Perché quando Londra scrive che è stato “l’anno da dimenticare”, il messaggio è netto: il mito Agnelli non basta più a spiegare il presente. Governare un’eredità così pesante, oggi, non è un esercizio di stile e John Elkann non ne è all'altezza.

Un uomo normale...

C’è una regola non scritta del capitalismo elegante: finché di te parla il Financial Times con rispetto, non hai problemi. Quando comincia a parlarti come di un caso, invece sì. E non serve nemmeno leggere l’articolo fino in fondo. Basta il titolo. John Elkann’s year to forget. Anno da dimenticare. Detto così, con quella sobrietà britannica che trasforma l’imbarazzo in stile.

Il Financial Times non è crudele. È peggio: è gentile. Non accusa, non ironizza, non deride. Racconta. E nel raccontare smonta, con pazienza da orologiaio svizzero, l’idea che John Elkann sia ancora quella figura sospesa sopra le parti, immune alle seccature che toccano agli altri. La grande scoperta del 2025, a quanto pare, è che anche gli eredi possono avere anni orribili.
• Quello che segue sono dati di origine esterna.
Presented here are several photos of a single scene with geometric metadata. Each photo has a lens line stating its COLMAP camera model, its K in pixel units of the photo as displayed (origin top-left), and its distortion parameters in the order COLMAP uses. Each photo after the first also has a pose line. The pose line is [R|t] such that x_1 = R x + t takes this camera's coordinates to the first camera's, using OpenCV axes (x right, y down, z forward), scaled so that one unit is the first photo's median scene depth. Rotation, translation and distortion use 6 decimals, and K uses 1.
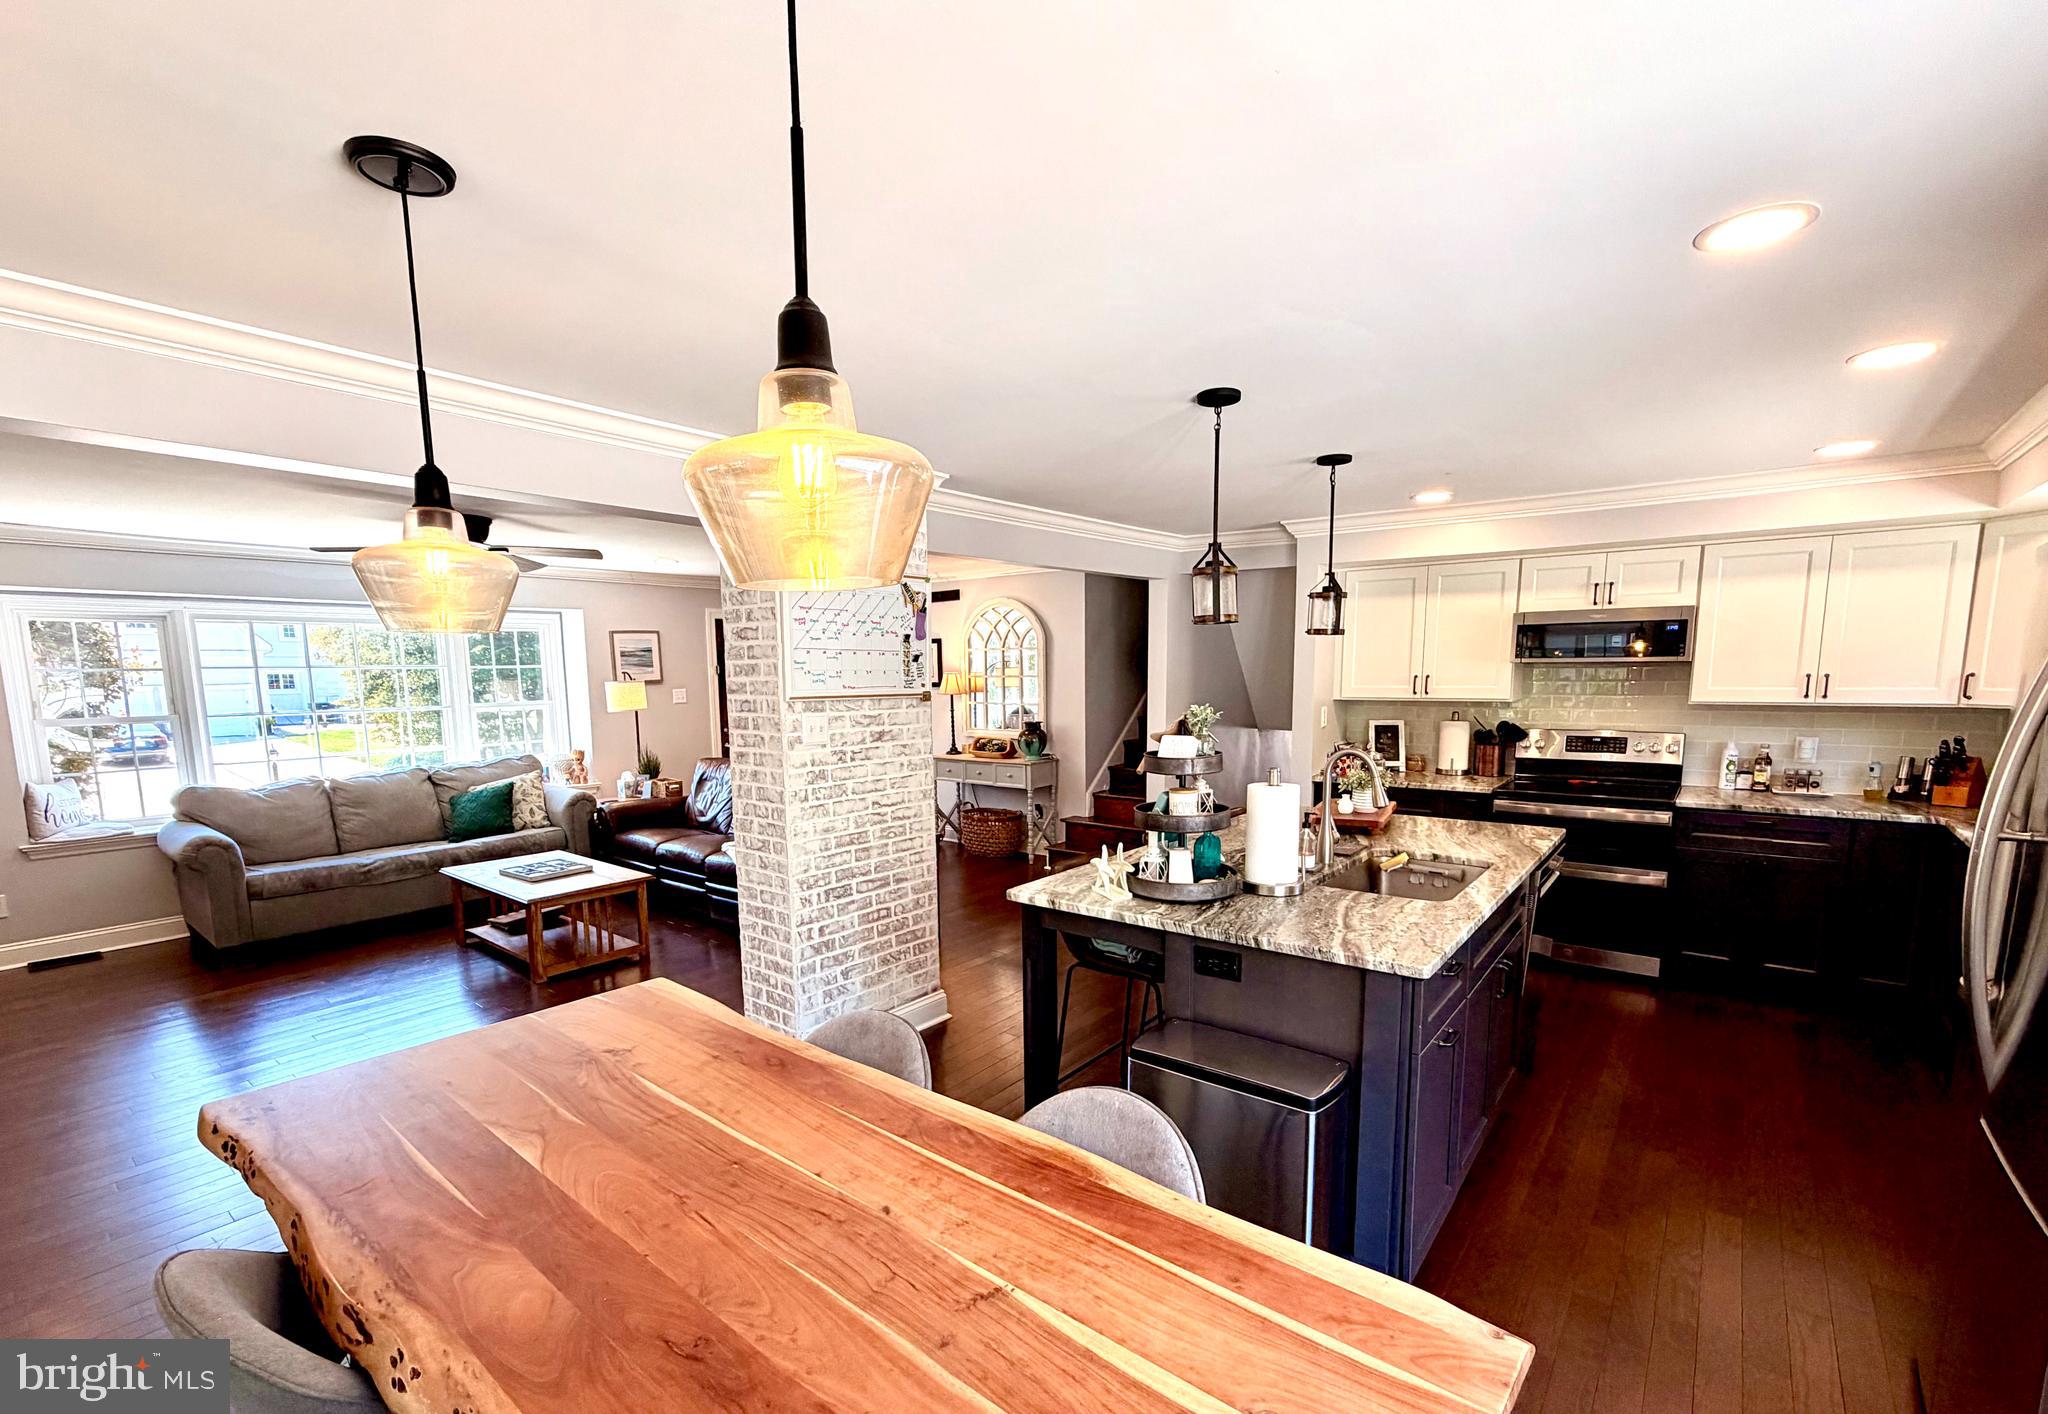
lens RADIAL K [[890.4, 0, 1002.3], [0, 890.4, 793.2], [0, 0, 1]] dist [-0.007097, -0.000039]
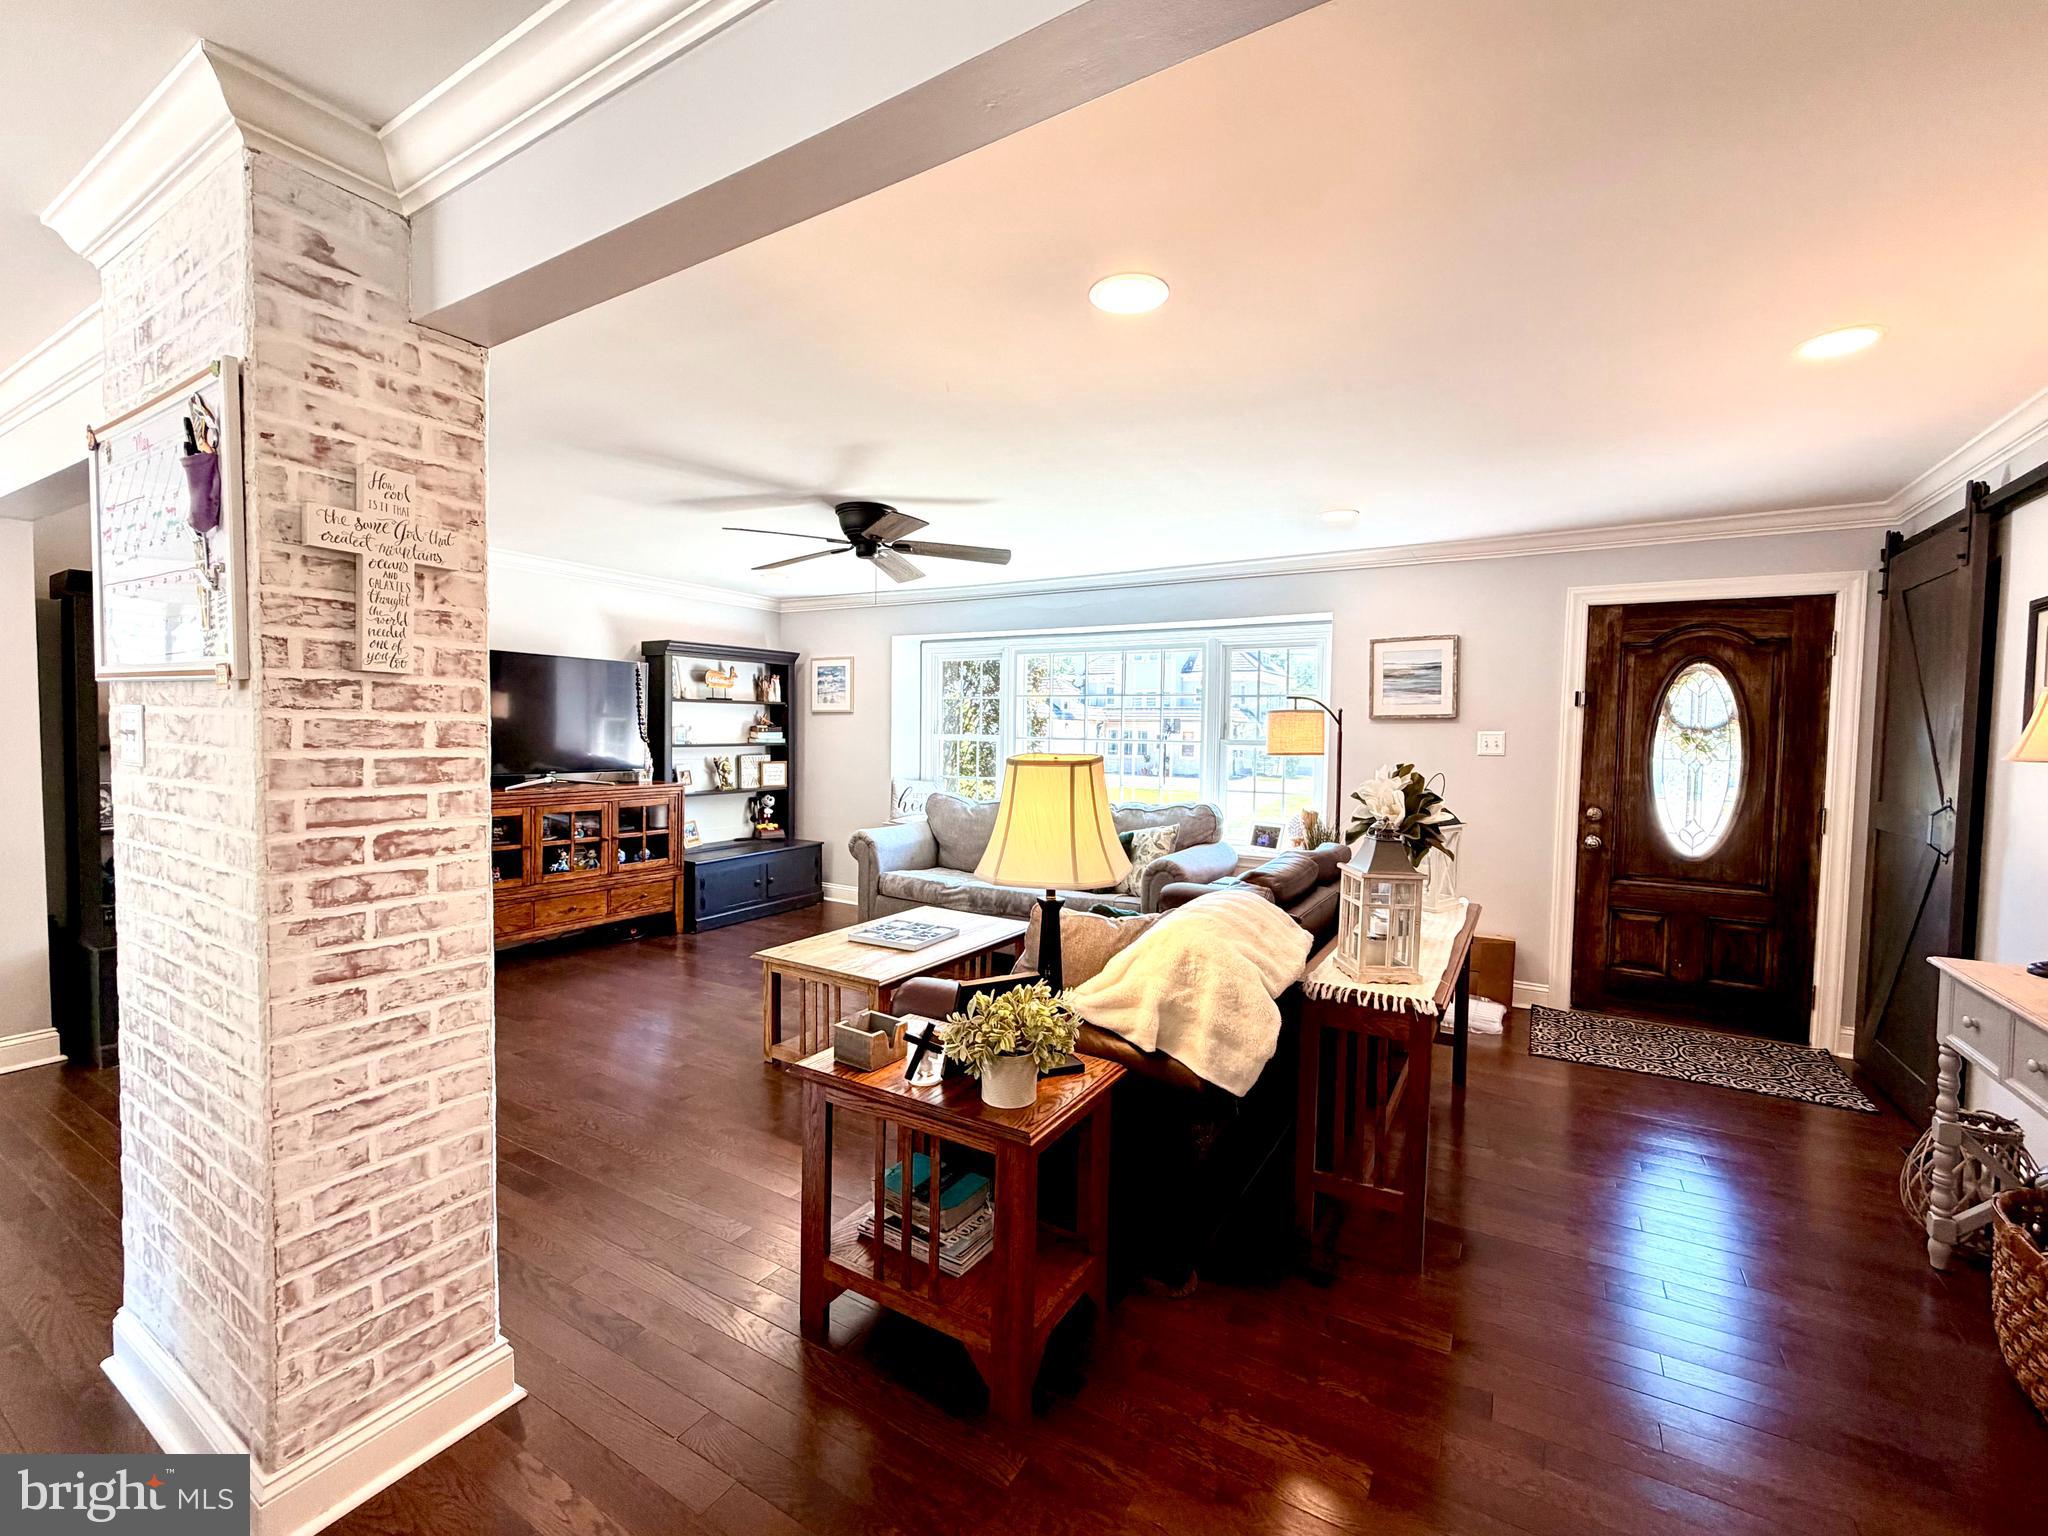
lens RADIAL K [[866.1, 0, 1026.8], [0, 866.1, 765.5], [0, 0, 1]] dist [0.003554, -0.001191]
pose [[0.135693, 0.054702, -0.989240, 0.240825], [-0.155728, 0.987241, 0.033230, -0.098382], [0.978436, 0.149543, 0.142481, 0.924321]]
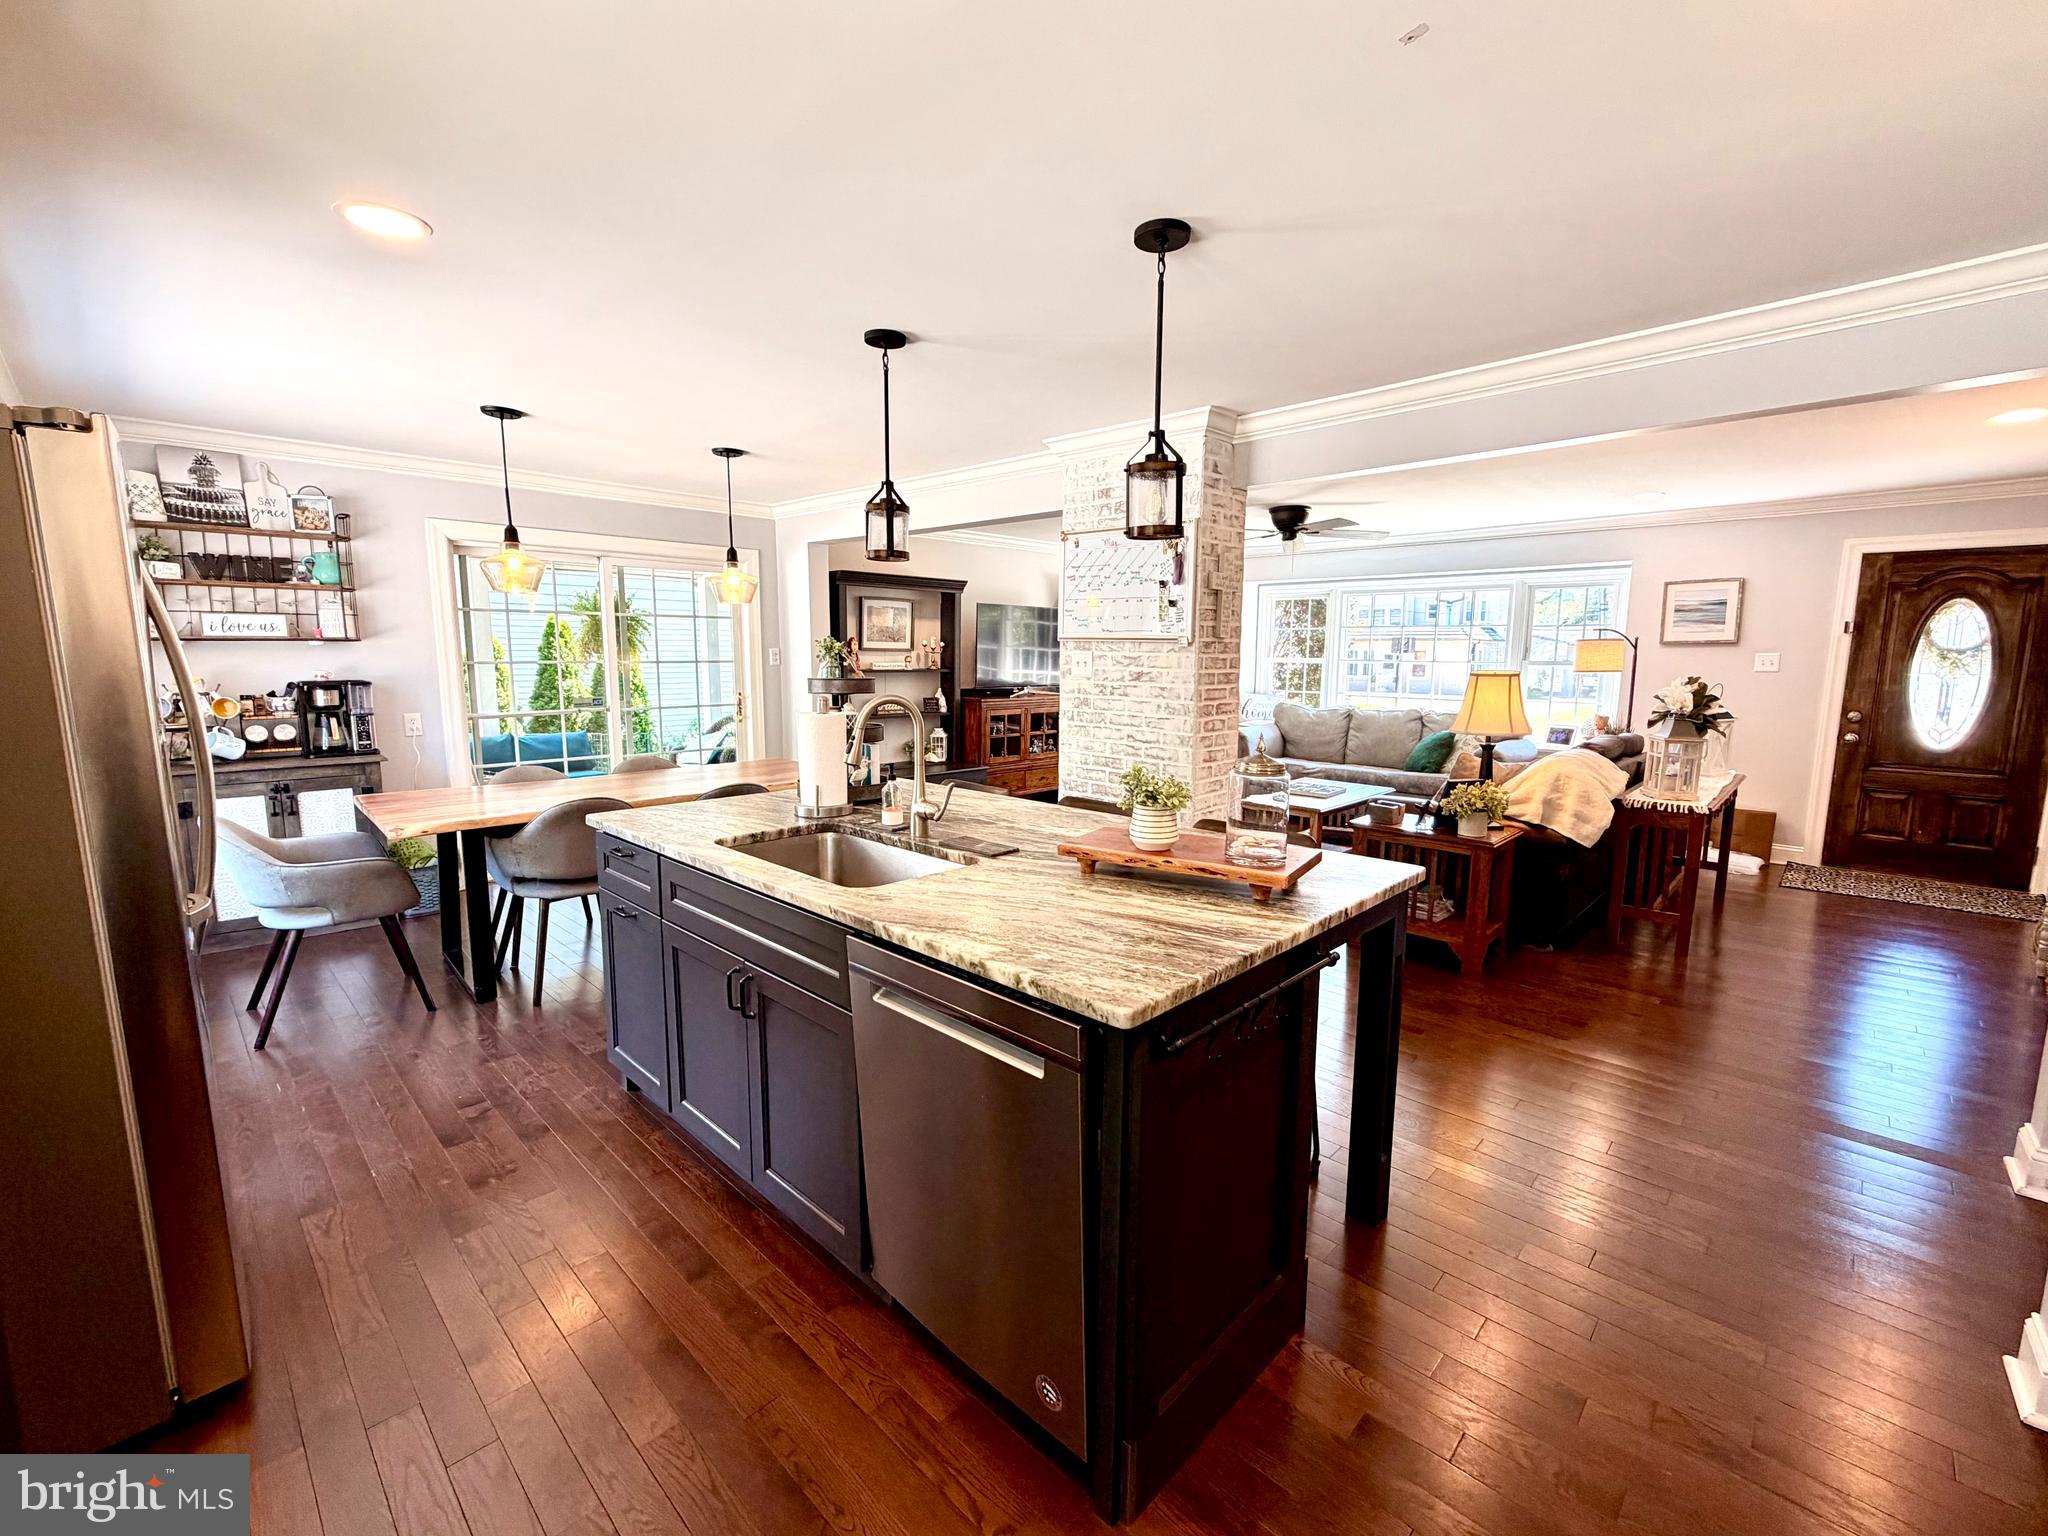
lens RADIAL K [[866.1, 0, 1029.1], [0, 866.1, 766.0], [0, 0, 1]] dist [0.003554, -0.001191]
pose [[-0.089337, 0.144807, -0.985419, 0.647668], [-0.143955, 0.977109, 0.156637, -0.071670], [0.985543, 0.155850, -0.066447, 0.659157]]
Nel pezzo non c’è nulla che non si sapesse già. Famiglia che litiga, aziende che arrancano, simboli che non funzionano più come un tempo. Ferrari che non vince, Stellantis che ristruttura, la Juventus che difende la storia come si difendono i soprammobili di famiglia, i giornali che da scudo diventano grattacapo. Tutto noto. Tutto già letto. E allora perché fa notizia? Perché a scriverlo non è un cronista italiano con il vizio della polemica, ma la bibbia del capitalismo globale.

Il Financial Times non ha bisogno di dire che Elkann ha sbagliato. Gli basta suggerire che non sta andando bene. Che passa più tempo a contenere danni che a costruire futuro. Che governa un impero che non crolla, certo, ma nemmeno entusiasma. E nel mondo che conta, l’entusiasmo è più importante della stabilità.

La vera notizia, in fondo, non è l’anno brutto. È il tono. Perché quando Londra ti tratta come un manager qualunque che ha avuto dodici mesi complicati, vuol dire che il privilegio simbolico è evaporato. Non sei più il custode del mito. Sei il gestore di un portafoglio problematico.

E forse è questo che rende l’articolo così fastidioso. Non dice che John Elkann è finito. Dice qualcosa di molto più offensivo: che è normale. Con problemi normali, errori normali, un anno normale andato male. E per uno cresciuto dentro una leggenda, quella di Giovanni Agnelli, essere normale è la sconfitta più grande.

Perché un anno si può dimenticare. L’aura, molto meno.